Extract:
╔══

Researchers from Skoltech (part of the VEB.RF Group) have uncovered the molecular mechanisms that make one of the most persistent laboratory contaminants — bacteriophage T1 — unusually resilient and dangerous to bacterial cultures. The findings could add more to the explanation of the nature of contamination in microbiological laboratories and biotech production facilities, and also offer a protective solution: the use of a resistant bacterial strain that can be implemented in laboratory practice immediately. The work was published in the International Journal of Molecular Sciences and supported by Russian Science Foundation grants.
Bacteriophages — viruses that kill bacteria — are indispensable in biotechnology and medicine, but in laboratories they often cause considerable problems. For example, T1 family phages can survive for years on equipment, pass through filters, and destroy an entire bacterial culture overnight, disrupting an experiment or production run. They are difficult to eliminate even with harsh sterilization methods. For a long time, it remained unclear which specific genes and proteins confer such resilience.
A research team led by Artem Isaev, the head of the Laboratory for Metagenome Analysis at the Skoltech Biomed Technologies Center and a recipient of the Russian Federation Presidential Prize in Science and Innovation for Young Scientists in 2025, isolated a new phage from river water in Kaliningrad, naming it KanT1 after Immanuel Kant. It was found to infect a wide range of E. coli strains, including those used in laboratories, and to be resistant to many disinfection methods.
“We discovered that KanT1 was constantly contaminating our samples, and this became the starting point for a systematic study of its genome. To better understand how to fight this ‘enemy,’ we decided to try to determine what makes this virus so resilient,” said Artem Isaev. “It turned out that standard annotation methods, which compare genes based on sequence, were failing to identify many important proteins in these phages — we managed to detect them and predict their functions through protein structure analysis.”
A key novelty of the work was the use of protein structure prediction methods. Using AlphaFold3 — an AI-based system for predicting protein structures — the scientists were able to characterize the functions of proteins previously considered hypothetical, which account for nearly half of the genome. The authors discovered a protein with a particular structure — the so-called SH3 domain. Previously, such structures had only been found in viruses that infect bacteria with thick, robust cell walls — so-called Gram-positive bacteria. This is the first time such a protein has been found in a virus of E. coli, which has a thin cell wall. It is located near a group of genes responsible for destroying the bacterial cell from within to release new viral particles.

╚══

[Collected data]
╔══

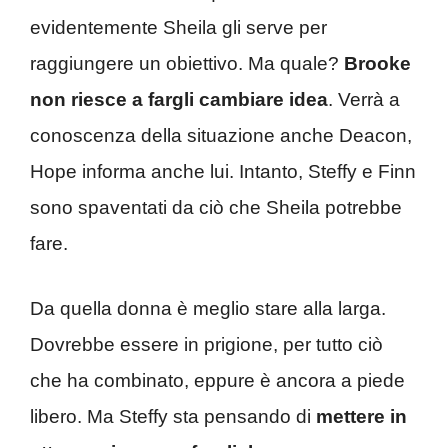
evidentemente Sheila gli serve per
raggiungere un obiettivo. Ma quale?
Brooke
non riesce a fargli cambiare idea
. Verrà a
conoscenza della situazione anche Deacon,
Hope informa anche lui. Intanto, Steffy e Finn
sono spaventati da ciò che Sheila potrebbe
fare.
Da quella donna è meglio stare alla larga.
Dovrebbe essere in prigione, per tutto ciò
che ha combinato, eppure è ancora a piede
libero. Ma Steffy sta pensando di
mettere in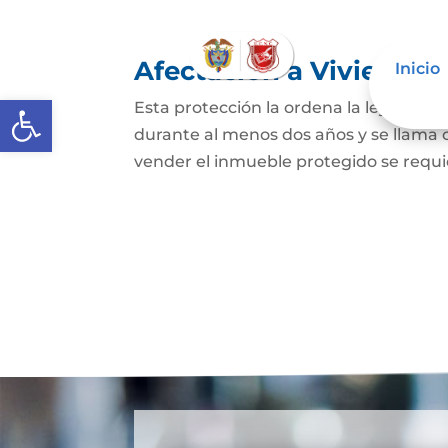
Afectación a Vivienda f
Inicio
Abrir barra de herramientas
Esta protección la ordena la ley sobre 
durante al menos dos años y se llama
vender el inmueble protegido se requie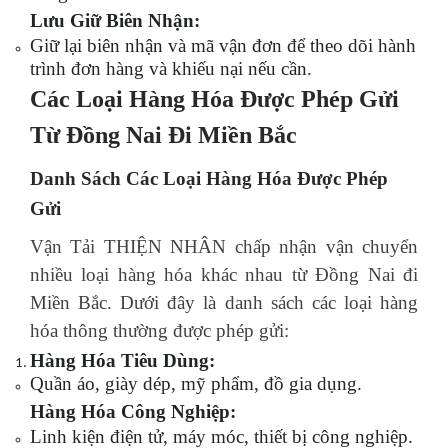
Lưu Giữ Biên Nhận:
Giữ lại biên nhận và mã vận đơn để theo dõi hành
trình đơn hàng và khiếu nại nếu cần.
Các Loại Hàng Hóa Được Phép Gửi
Từ Đồng Nai Đi Miền Bắc
Danh Sách Các Loại Hàng Hóa Được Phép
Gửi
Vận Tải THIỆN NHÂN chấp nhận vận chuyển
nhiều loại hàng hóa khác nhau từ Đồng Nai đi
Miền Bắc. Dưới đây là danh sách các loại hàng
hóa thông thường được phép gửi:
Hàng Hóa Tiêu Dùng:
Quần áo, giày dép, mỹ phẩm, đồ gia dụng.
Hàng Hóa Công Nghiệp:
Linh kiện điện tử, máy móc, thiết bị công nghiệp.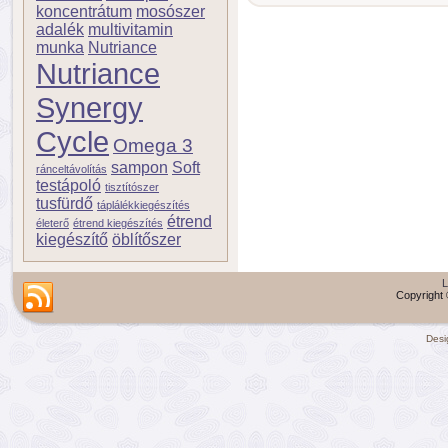
koncentrátum
mosószer
adalék
multivitamin
munka
Nutriance
Nutriance
Synergy
Cycle
Omega 3
sampon
Soft
ránceltávolítás
testápoló
tisztítószer
tusfürdő
táplálékkiegészítés
étrend
életerő
étrend kiegészítés
kiegészítő
öblítőszer
L
Copyright 
Desi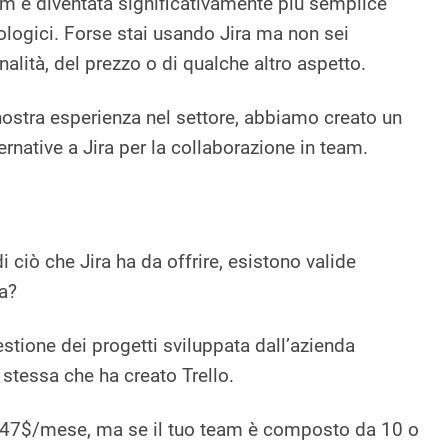
am è diventata significativamente più semplice
ologici. Forse stai usando Jira ma non sei
nalità, del prezzo o di qualche altro aspetto.
 nostra esperienza nel settore, abbiamo creato un
ernative a Jira per la collaborazione in team.
i ciò che Jira ha da offrire, esistono valide
ra?
gestione dei progetti sviluppata dall’azienda
a stessa che ha creato Trello.
 47$/mese, ma se il tuo team è composto da 10 o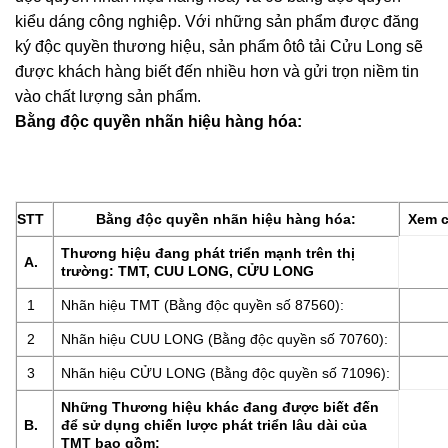
kiểu dáng công nghiệp. Với những sản phẩm được đăng
ký độc quyền thương hiệu, sản phẩm ôtô tải Cửu Long sẽ
được khách hàng biết đến nhiều hơn và gửi trọn niềm tin
vào chất lượng sản phẩm.
Bằng độc quyền nhãn hiệu hàng hóa:
STT
Bằng độc quyền nhãn hiệu hàng hóa:
Xem c
Thương hiệu đang phát triển mạnh trên thị
A.
trường: TMT, CUU LONG, CỬU LONG
1
Nhãn hiệu TMT (Bằng độc quyền số 87560):
2
Nhãn hiệu CUU LONG (Bằng độc quyền số 70760):
3
Nhãn hiệu CỬU LONG (Bằng độc quyền số 71096):
Những Thương hiệu khác đang được biết đến
B.
để sử dụng chiến lược phát triển lâu dài của
TMT bao gồm: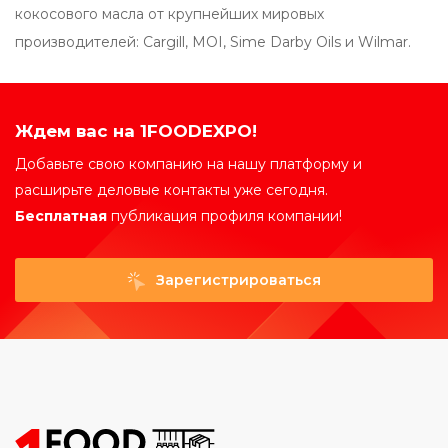
кокосового масла от крупнейших мировых
производителей: Cargill, MOI, Sime Darby Oils и Wilmar.
Ждем вас на 1FOODEXPO!
Добавьте свою компанию на нашу платформу и
расширьте деловые контакты уже сегодня.
Бесплатная
публикация профиля компании!
Зарегистрироваться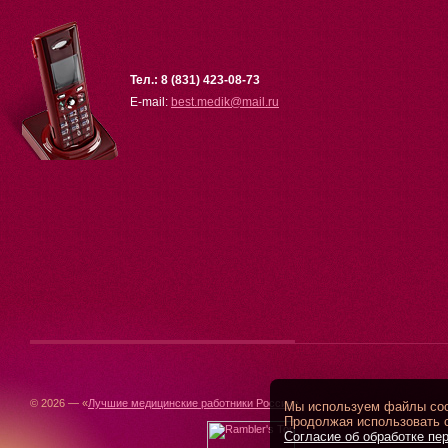
Тел.: 8 (831) 423-08-73
E-mail:
best.medik
@
mail.ru
© 2026 — «
Лучшие медицинские работники России
»
Мы используем файлы cook
Продолжая использовать с
Согласие об обработке пе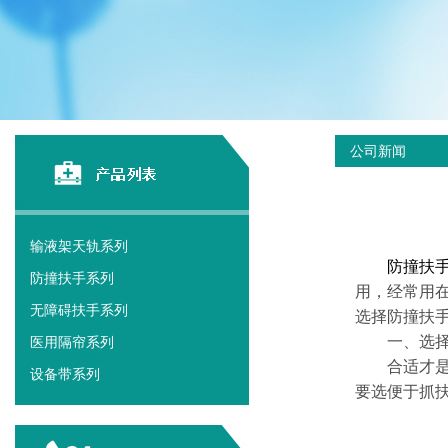
公司新闻
输液架天轨系列
防撞扶
防撞扶手系列
用，经常用
无障碍扶手系列
选择防撞扶
一、选择适
医用隔帘系列
合适才是好
设备带系列
要选便于抓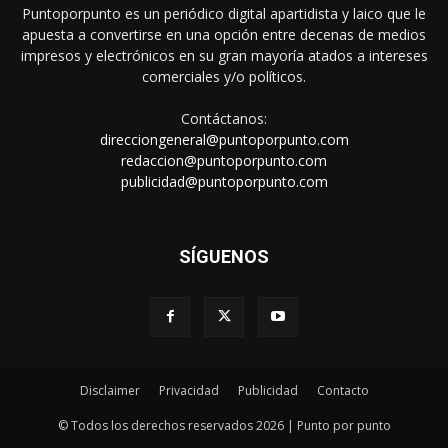
Puntoporpunto es un periódico digital apartidista y laico que le
apuesta a convertirse en una opción entre decenas de medios
impresos y electrónicos en su gran mayoría atados a intereses
comerciales y/o políticos.
Contáctanos:
direcciongeneral@puntoporpunto.com
redaccion@puntoporpunto.com
publicidad@puntoporpunto.com
SÍGUENOS
Disclaimer
Privacidad
Publicidad
Contacto
© Todos los derechos reservados 2026 | Punto por punto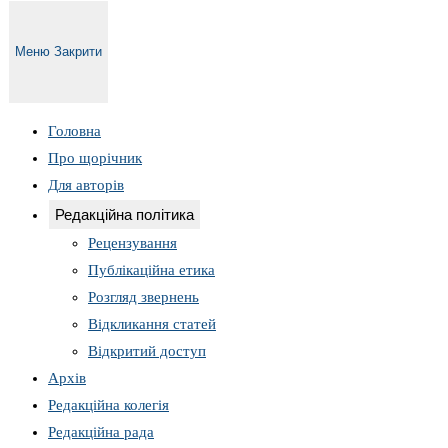
Меню
Закрити
Головна
Про щорічник
Для авторів
Редакційна політика
Рецензування
Публікаційна етика
Розгляд звернень
Відкликання статей
Відкритий доступ
Архів
Редакційна колегія
Редакційна рада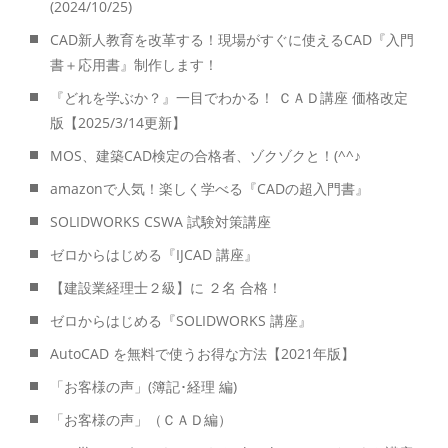
(2024/10/25)
CAD新人教育を改革する！現場がすぐに使えるCAD『入門
書＋応用書』制作します！
『どれを学ぶか？』一目でわかる！ ＣＡＤ講座 価格改定
版【2025/3/14更新】
MOS、建築CAD検定の合格者、ゾクゾクと！(^^♪
amazonで人気！楽しく学べる『CADの超入門書』
SOLIDWORKS CSWA 試験対策講座
ゼロからはじめる『IJCAD 講座』
【建設業経理士２級】に ２名 合格！
ゼロからはじめる『SOLIDWORKS 講座』
AutoCAD を無料で使うお得な方法【2021年版】
「お客様の声」(簿記･経理 編)
「お客様の声」（ＣＡＤ編）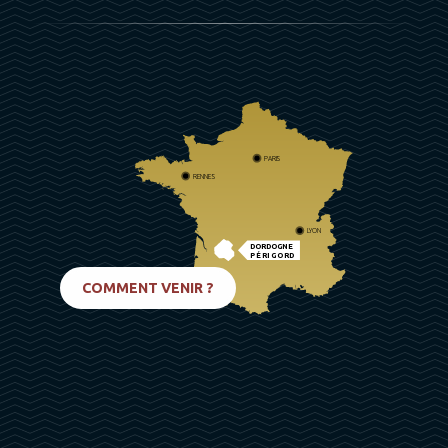
PARIS
RENNES
LYON
DORDOGNE
PÉRIGORD
BIARRITZ
COMMENT VENIR ?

╚══

Required work:
(a) Reproduce the part of the bacteriophage T1 article starting with "A research team" and going on through "many disinfection methods.".
(b) In the bacteriophage T1 article, what name did the team give the new phage it isolated from river water in Kaliningrad?

Answers to the tasks:
(a)
A research team led by Artem Isaev, the head of the Laboratory for Metagenome Analysis at the Skoltech Biomed Technologies Center and a recipient of the Russian Federation Presidential Prize in Science and Innovation for Young Scientists in 2025, isolated a new phage from river water in Kaliningrad, naming it KanT1 after Immanuel Kant. It was found to infect a wide range of E. coli strains, including those used in laboratories, and to be resistant to many disinfection methods.

(b) KanT1, named after Immanuel Kant.